**Task instructions**
Give the data again exactly as it is written.

________________________

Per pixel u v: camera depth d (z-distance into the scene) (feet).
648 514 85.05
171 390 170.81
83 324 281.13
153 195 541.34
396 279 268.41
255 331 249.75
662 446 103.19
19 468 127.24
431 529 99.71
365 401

________________________

**Task solution**
Per pixel u v: camera depth d (z-distance into the scene) (feet).
648 514 85.05
171 390 170.81
83 324 281.13
153 195 541.34
396 279 268.41
255 331 249.75
662 446 103.19
19 468 127.24
431 529 99.71
365 401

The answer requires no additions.